Received 30 April 2013; Accepted 5 August 2013

Academic Editor: Helmut Schöfer

Copyright © 2013 Mbarka Bchetnia et al. This is an open access article distributed under the Creative Commons Attribution License, which permits unrestricted use, distribution, and reproduction in any medium, provided the original work is properly cited.
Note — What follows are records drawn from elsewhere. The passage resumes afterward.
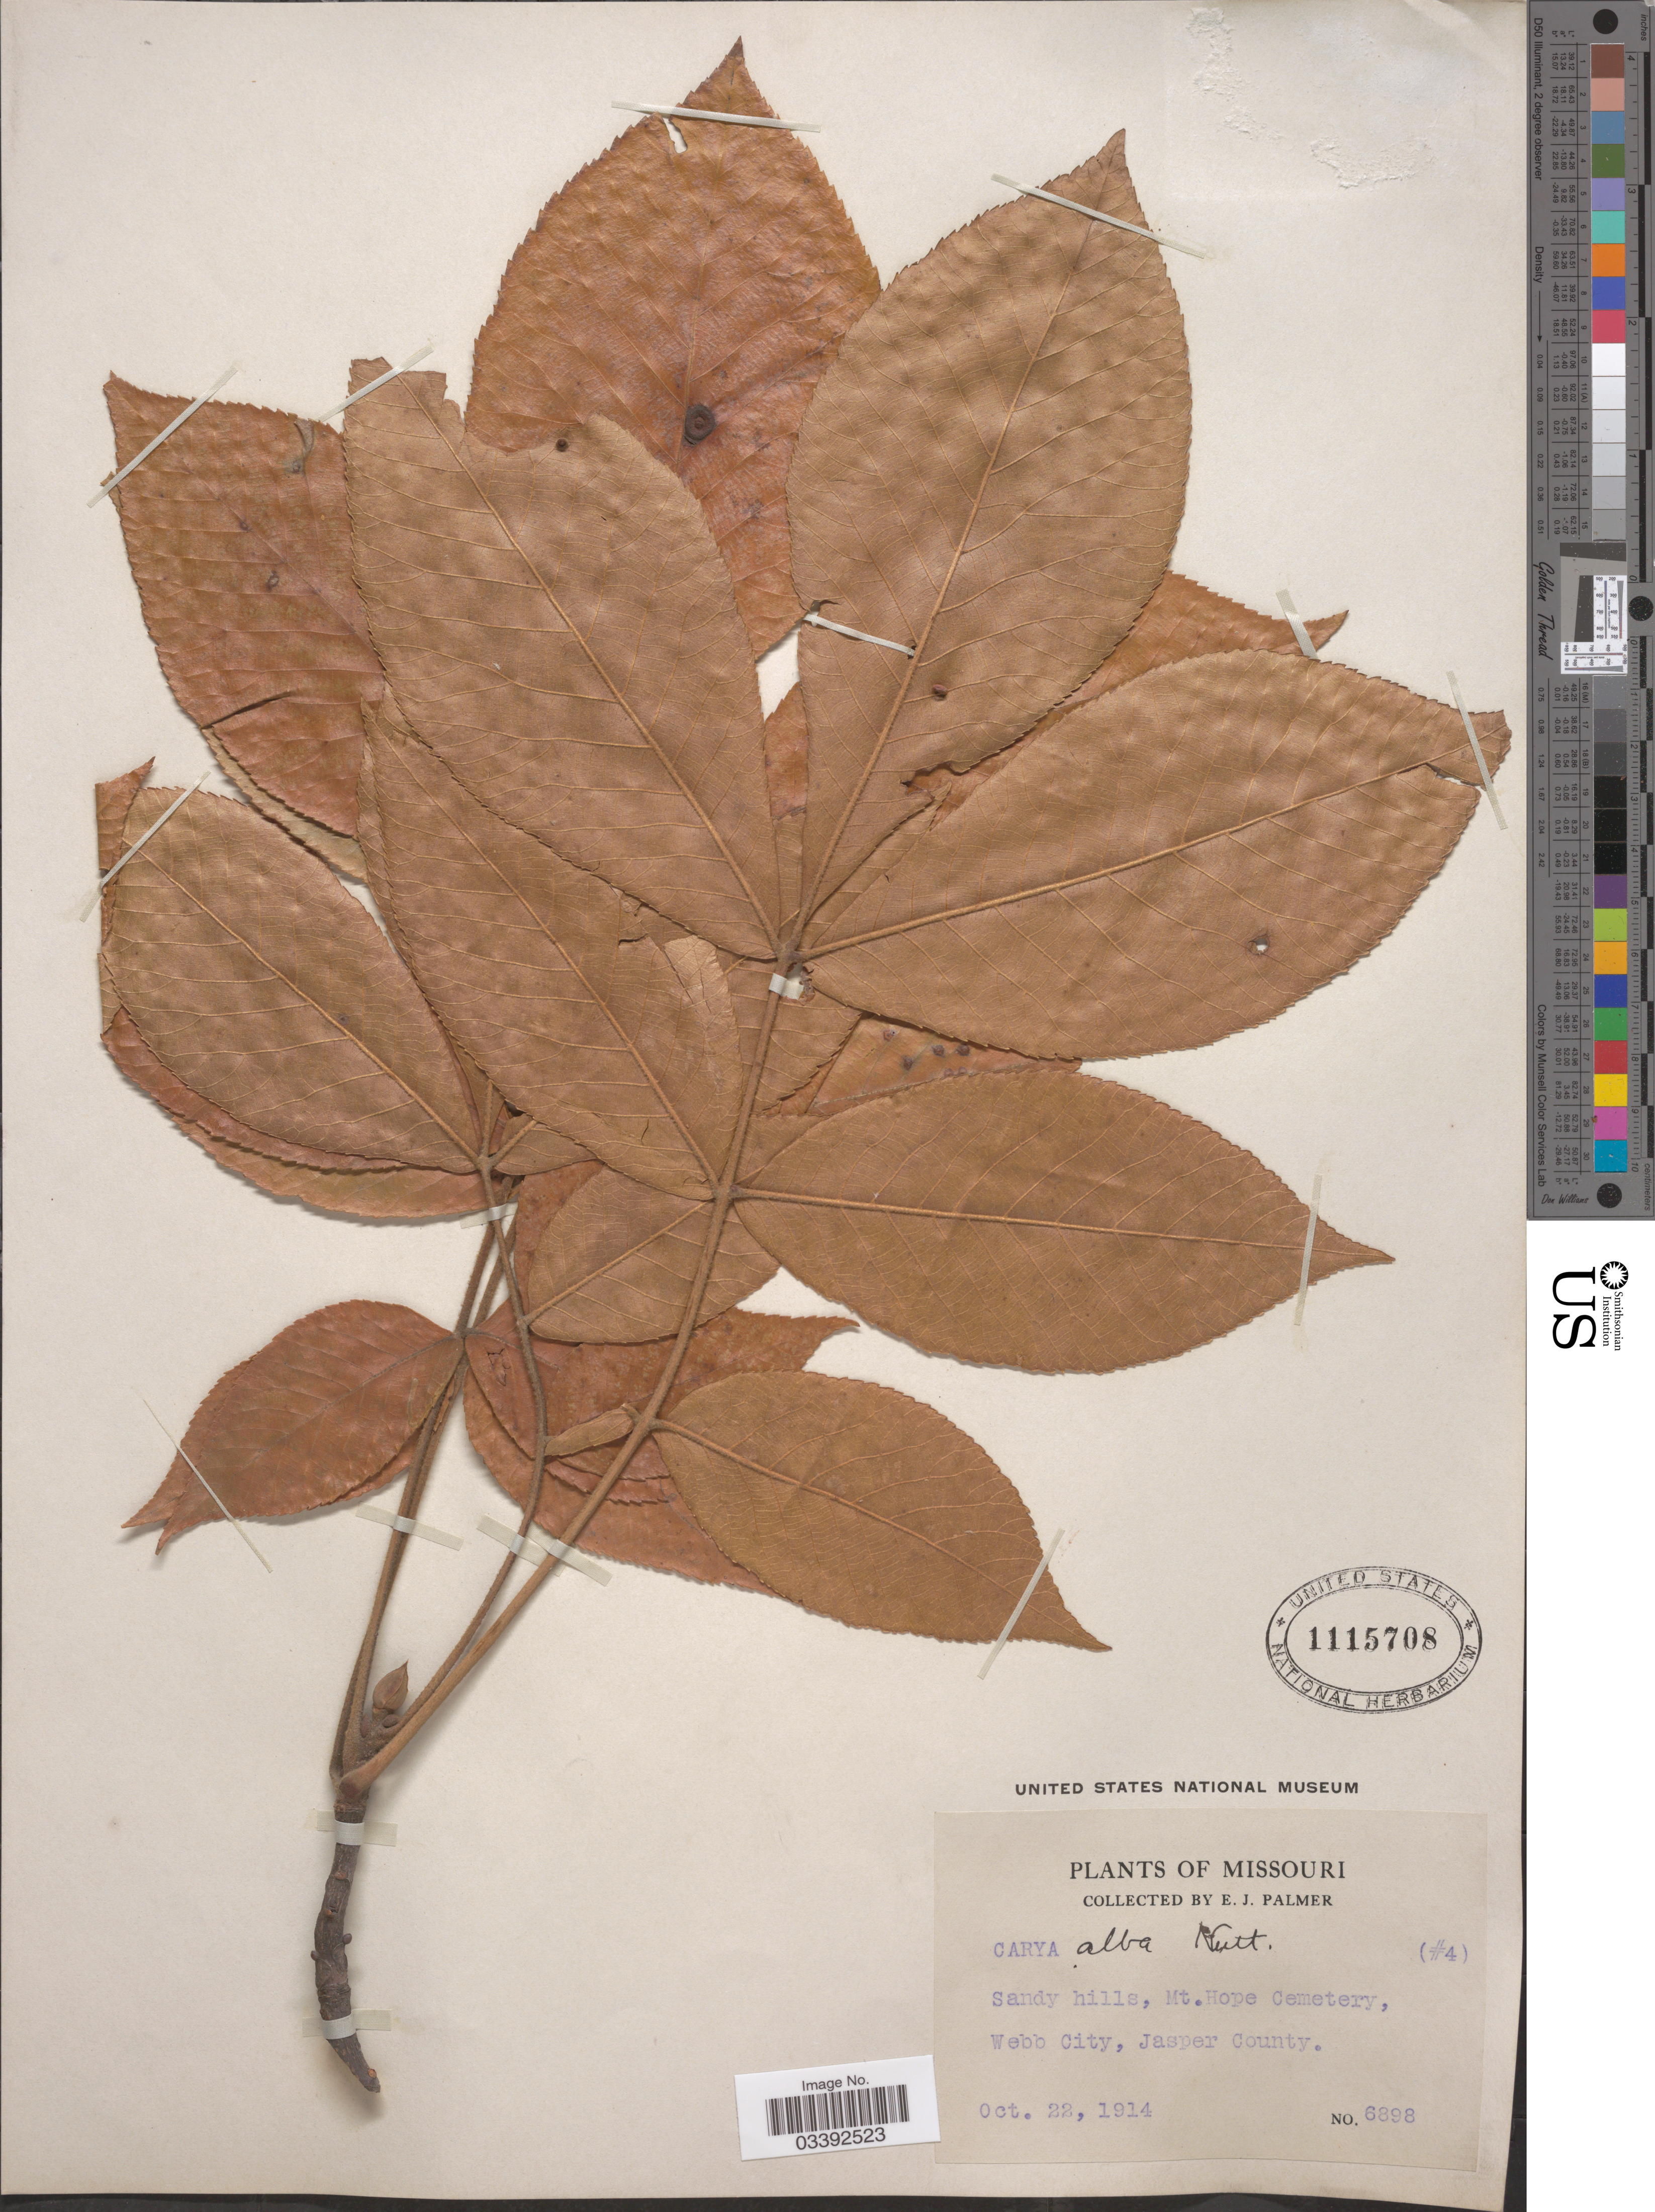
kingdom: Plantae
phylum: Tracheophyta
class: Magnoliopsida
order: Fagales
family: Juglandaceae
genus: Carya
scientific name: Carya tomentosa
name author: (Lam.) Nutt.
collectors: E. J. Palmer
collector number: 6898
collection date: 1914-10-22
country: United States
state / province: Missouri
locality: Mt. Hope Cemetery, Webb City, Jasper County.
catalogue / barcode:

Mal de Meleda (MDM) is a rare, autosomal recessive form of palmoplantar keratoderma. It is characterized by erythema and hyperkeratosis of the palms and soles that progressively extend to the dorsal surface of the hands and feet. It is caused by mutations in SLURP-1 gene encoding for secreted mammalian Ly-6/uPAR-related protein 1 (SLURP-1). We performed mutational analysis by direct sequencing of SLURP-1 gene in order to identify the genetic defect in three unrelated families (families MDM-12, MDM-13, and MDM-14) variably affected with transgressive palmoplantar keratoderma. A spectrum of clinical presentations with variable features has been observed from the pronounced to the transparent hyperkeratosis. We identified the 82delT frame shift mutation in the SLURP-1 gene in both families MDM-12 and MDM-13 and the missense variation p.Cys99Tyr in family MDM-14. To date, the 82delT variation is the most frequent cause of MDM in the world which is in favour of a recurrent molecular defect. The p.Cys99Tyr variation is only described in Tunisian families making evidence of founder effect mutation of likely Tunisian origin. Our patients presented with very severe to relatively mild phenotypes, including multiple keratolytic pits observed for one patient in the hyperkeratotic area which was not previously reported. The phenotypic variability may reflect the influence of additional factors on disease characteristics. This report further expands the spectrum of clinical phenotypes associated with mutations in SLURP1 in the Mediterranean population.